» **TO-DO ITEM**
Reproduce each of the rows below word for word, with no changes.

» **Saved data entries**
━━━━━━━━

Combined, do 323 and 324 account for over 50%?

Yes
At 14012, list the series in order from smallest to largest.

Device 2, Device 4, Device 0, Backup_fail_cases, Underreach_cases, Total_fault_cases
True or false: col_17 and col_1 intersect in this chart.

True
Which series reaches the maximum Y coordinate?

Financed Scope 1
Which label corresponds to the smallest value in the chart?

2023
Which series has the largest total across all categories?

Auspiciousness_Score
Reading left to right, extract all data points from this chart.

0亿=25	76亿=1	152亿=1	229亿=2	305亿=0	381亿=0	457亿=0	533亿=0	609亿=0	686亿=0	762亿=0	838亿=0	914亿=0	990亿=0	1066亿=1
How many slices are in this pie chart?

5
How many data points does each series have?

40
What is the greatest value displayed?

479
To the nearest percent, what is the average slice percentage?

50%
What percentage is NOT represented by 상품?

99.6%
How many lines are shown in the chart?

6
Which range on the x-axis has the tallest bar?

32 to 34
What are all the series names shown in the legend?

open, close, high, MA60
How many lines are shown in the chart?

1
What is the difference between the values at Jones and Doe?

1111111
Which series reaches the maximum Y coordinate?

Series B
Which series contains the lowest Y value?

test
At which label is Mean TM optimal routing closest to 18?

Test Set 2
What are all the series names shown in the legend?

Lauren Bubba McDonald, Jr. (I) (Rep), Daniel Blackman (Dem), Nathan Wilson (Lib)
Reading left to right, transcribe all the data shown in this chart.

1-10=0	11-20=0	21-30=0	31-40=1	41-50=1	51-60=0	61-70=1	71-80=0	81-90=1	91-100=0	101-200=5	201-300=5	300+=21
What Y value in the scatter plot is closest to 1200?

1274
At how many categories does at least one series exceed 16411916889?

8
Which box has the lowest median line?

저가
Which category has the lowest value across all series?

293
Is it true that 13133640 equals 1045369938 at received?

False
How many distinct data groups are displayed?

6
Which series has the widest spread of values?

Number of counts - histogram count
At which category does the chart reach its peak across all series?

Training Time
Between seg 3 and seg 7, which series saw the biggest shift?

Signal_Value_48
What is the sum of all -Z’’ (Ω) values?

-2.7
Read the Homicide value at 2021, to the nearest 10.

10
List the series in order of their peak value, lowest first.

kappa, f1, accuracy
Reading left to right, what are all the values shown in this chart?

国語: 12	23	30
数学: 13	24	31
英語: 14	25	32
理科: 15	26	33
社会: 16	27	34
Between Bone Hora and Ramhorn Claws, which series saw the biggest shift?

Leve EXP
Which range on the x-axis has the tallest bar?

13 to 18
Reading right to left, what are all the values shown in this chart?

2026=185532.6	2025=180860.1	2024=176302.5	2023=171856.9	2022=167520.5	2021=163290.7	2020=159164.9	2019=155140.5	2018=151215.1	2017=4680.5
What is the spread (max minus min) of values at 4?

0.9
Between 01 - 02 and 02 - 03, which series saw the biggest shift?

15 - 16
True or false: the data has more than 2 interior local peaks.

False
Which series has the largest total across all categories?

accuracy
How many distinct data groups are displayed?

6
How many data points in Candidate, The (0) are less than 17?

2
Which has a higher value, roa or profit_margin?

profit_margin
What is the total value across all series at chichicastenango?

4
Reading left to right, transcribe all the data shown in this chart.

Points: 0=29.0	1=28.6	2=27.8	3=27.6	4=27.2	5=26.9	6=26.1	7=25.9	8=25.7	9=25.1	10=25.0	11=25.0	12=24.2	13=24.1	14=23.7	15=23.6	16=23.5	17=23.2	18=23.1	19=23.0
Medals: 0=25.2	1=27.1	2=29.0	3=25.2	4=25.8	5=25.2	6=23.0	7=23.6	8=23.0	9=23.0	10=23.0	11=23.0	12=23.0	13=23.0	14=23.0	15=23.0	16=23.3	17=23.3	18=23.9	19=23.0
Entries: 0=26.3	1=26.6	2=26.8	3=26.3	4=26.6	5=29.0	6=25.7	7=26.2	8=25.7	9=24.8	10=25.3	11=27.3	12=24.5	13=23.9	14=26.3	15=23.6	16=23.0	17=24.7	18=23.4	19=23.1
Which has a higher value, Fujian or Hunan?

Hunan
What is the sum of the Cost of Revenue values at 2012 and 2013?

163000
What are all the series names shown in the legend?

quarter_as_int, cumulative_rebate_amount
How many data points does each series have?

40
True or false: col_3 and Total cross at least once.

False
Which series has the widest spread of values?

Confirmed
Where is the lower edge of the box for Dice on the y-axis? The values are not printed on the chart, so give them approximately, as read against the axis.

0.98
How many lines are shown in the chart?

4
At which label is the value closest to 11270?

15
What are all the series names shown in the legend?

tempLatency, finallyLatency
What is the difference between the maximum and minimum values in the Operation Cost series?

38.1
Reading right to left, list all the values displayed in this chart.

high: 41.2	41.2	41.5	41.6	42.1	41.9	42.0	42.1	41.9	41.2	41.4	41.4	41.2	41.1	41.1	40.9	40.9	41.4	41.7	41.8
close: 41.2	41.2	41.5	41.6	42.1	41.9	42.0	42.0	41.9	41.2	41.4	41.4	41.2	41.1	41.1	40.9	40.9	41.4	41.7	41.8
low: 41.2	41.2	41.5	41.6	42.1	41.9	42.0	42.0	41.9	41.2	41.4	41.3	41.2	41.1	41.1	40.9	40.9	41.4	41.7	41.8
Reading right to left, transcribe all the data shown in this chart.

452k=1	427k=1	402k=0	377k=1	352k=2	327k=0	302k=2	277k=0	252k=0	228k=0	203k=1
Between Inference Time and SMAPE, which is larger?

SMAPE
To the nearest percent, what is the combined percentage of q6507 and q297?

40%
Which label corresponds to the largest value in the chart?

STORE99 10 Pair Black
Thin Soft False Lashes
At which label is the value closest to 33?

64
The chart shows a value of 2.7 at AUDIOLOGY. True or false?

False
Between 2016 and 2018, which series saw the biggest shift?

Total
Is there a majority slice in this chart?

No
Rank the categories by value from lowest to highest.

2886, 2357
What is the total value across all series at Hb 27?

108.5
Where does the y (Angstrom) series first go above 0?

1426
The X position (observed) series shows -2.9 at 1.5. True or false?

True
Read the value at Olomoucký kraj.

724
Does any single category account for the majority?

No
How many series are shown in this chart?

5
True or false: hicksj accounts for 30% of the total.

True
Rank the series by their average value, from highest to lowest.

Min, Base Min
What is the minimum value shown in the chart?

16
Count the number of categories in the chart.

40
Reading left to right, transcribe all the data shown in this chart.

━━━━━━━━

» **ANSWER TO THIS EXERCISE**
Combined, do 323 and 324 account for over 50%?

Yes
At 14012, list the series in order from smallest to largest.

Device 2, Device 4, Device 0, Backup_fail_cases, Underreach_cases, Total_fault_cases
True or false: col_17 and col_1 intersect in this chart.

True
Which series reaches the maximum Y coordinate?

Financed Scope 1
Which label corresponds to the smallest value in the chart?

2023
Which series has the largest total across all categories?

Auspiciousness_Score
Reading left to right, extract all data points from this chart.

0亿=25	76亿=1	152亿=1	229亿=2	305亿=0	381亿=0	457亿=0	533亿=0	609亿=0	686亿=0	762亿=0	838亿=0	914亿=0	990亿=0	1066亿=1
How many slices are in this pie chart?

5
How many data points does each series have?

40
What is the greatest value displayed?

479
To the nearest percent, what is the average slice percentage?

50%
What percentage is NOT represented by 상품?

99.6%
How many lines are shown in the chart?

6
Which range on the x-axis has the tallest bar?

32 to 34
What are all the series names shown in the legend?

open, close, high, MA60
How many lines are shown in the chart?

1
What is the difference between the values at Jones and Doe?

1111111
Which series reaches the maximum Y coordinate?

Series B
Which series contains the lowest Y value?

test
At which label is Mean TM optimal routing closest to 18?

Test Set 2
What are all the series names shown in the legend?

Lauren Bubba McDonald, Jr. (I) (Rep), Daniel Blackman (Dem), Nathan Wilson (Lib)
Reading left to right, transcribe all the data shown in this chart.

1-10=0	11-20=0	21-30=0	31-40=1	41-50=1	51-60=0	61-70=1	71-80=0	81-90=1	91-100=0	101-200=5	201-300=5	300+=21
What Y value in the scatter plot is closest to 1200?

1274
At how many categories does at least one series exceed 16411916889?

8
Which box has the lowest median line?

저가
Which category has the lowest value across all series?

293
Is it true that 13133640 equals 1045369938 at received?

False
How many distinct data groups are displayed?

6
Which series has the widest spread of values?

Number of counts - histogram count
At which category does the chart reach its peak across all series?

Training Time
Between seg 3 and seg 7, which series saw the biggest shift?

Signal_Value_48
What is the sum of all -Z’’ (Ω) values?

-2.7
Read the Homicide value at 2021, to the nearest 10.

10
List the series in order of their peak value, lowest first.

kappa, f1, accuracy
Reading left to right, what are all the values shown in this chart?

国語: 12	23	30
数学: 13	24	31
英語: 14	25	32
理科: 15	26	33
社会: 16	27	34
Between Bone Hora and Ramhorn Claws, which series saw the biggest shift?

Leve EXP
Which range on the x-axis has the tallest bar?

13 to 18
Reading right to left, what are all the values shown in this chart?

2026=185532.6	2025=180860.1	2024=176302.5	2023=171856.9	2022=167520.5	2021=163290.7	2020=159164.9	2019=155140.5	2018=151215.1	2017=4680.5
What is the spread (max minus min) of values at 4?

0.9
Between 01 - 02 and 02 - 03, which series saw the biggest shift?

15 - 16
True or false: the data has more than 2 interior local peaks.

False
Which series has the largest total across all categories?

accuracy
How many distinct data groups are displayed?

6
How many data points in Candidate, The (0) are less than 17?

2
Which has a higher value, roa or profit_margin?

profit_margin
What is the total value across all series at chichicastenango?

4
Reading left to right, transcribe all the data shown in this chart.

Points: 0=29.0	1=28.6	2=27.8	3=27.6	4=27.2	5=26.9	6=26.1	7=25.9	8=25.7	9=25.1	10=25.0	11=25.0	12=24.2	13=24.1	14=23.7	15=23.6	16=23.5	17=23.2	18=23.1	19=23.0
Medals: 0=25.2	1=27.1	2=29.0	3=25.2	4=25.8	5=25.2	6=23.0	7=23.6	8=23.0	9=23.0	10=23.0	11=23.0	12=23.0	13=23.0	14=23.0	15=23.0	16=23.3	17=23.3	18=23.9	19=23.0
Entries: 0=26.3	1=26.6	2=26.8	3=26.3	4=26.6	5=29.0	6=25.7	7=26.2	8=25.7	9=24.8	10=25.3	11=27.3	12=24.5	13=23.9	14=26.3	15=23.6	16=23.0	17=24.7	18=23.4	19=23.1
Which has a higher value, Fujian or Hunan?

Hunan
What is the sum of the Cost of Revenue values at 2012 and 2013?

163000
What are all the series names shown in the legend?

quarter_as_int, cumulative_rebate_amount
How many data points does each series have?

40
True or false: col_3 and Total cross at least once.

False
Which series has the widest spread of values?

Confirmed
Where is the lower edge of the box for Dice on the y-axis? The values are not printed on the chart, so give them approximately, as read against the axis.

0.98
How many lines are shown in the chart?

4
At which label is the value closest to 11270?

15
What are all the series names shown in the legend?

tempLatency, finallyLatency
What is the difference between the maximum and minimum values in the Operation Cost series?

38.1
Reading right to left, list all the values displayed in this chart.

high: 41.2	41.2	41.5	41.6	42.1	41.9	42.0	42.1	41.9	41.2	41.4	41.4	41.2	41.1	41.1	40.9	40.9	41.4	41.7	41.8
close: 41.2	41.2	41.5	41.6	42.1	41.9	42.0	42.0	41.9	41.2	41.4	41.4	41.2	41.1	41.1	40.9	40.9	41.4	41.7	41.8
low: 41.2	41.2	41.5	41.6	42.1	41.9	42.0	42.0	41.9	41.2	41.4	41.3	41.2	41.1	41.1	40.9	40.9	41.4	41.7	41.8
Reading right to left, transcribe all the data shown in this chart.

452k=1	427k=1	402k=0	377k=1	352k=2	327k=0	302k=2	277k=0	252k=0	228k=0	203k=1
Between Inference Time and SMAPE, which is larger?

SMAPE
To the nearest percent, what is the combined percentage of q6507 and q297?

40%
Which label corresponds to the largest value in the chart?

STORE99 10 Pair Black
Thin Soft False Lashes
At which label is the value closest to 33?

64
The chart shows a value of 2.7 at AUDIOLOGY. True or false?

False
Between 2016 and 2018, which series saw the biggest shift?

Total
Is there a majority slice in this chart?

No
Rank the categories by value from lowest to highest.

2886, 2357
What is the total value across all series at Hb 27?

108.5
Where does the y (Angstrom) series first go above 0?

1426
The X position (observed) series shows -2.9 at 1.5. True or false?

True
Read the value at Olomoucký kraj.

724
Does any single category account for the majority?

No
How many series are shown in this chart?

5
True or false: hicksj accounts for 30% of the total.

True
Rank the series by their average value, from highest to lowest.

Min, Base Min
What is the minimum value shown in the chart?

16
Count the number of categories in the chart.

40
Reading left to right, transcribe all the data shown in this chart.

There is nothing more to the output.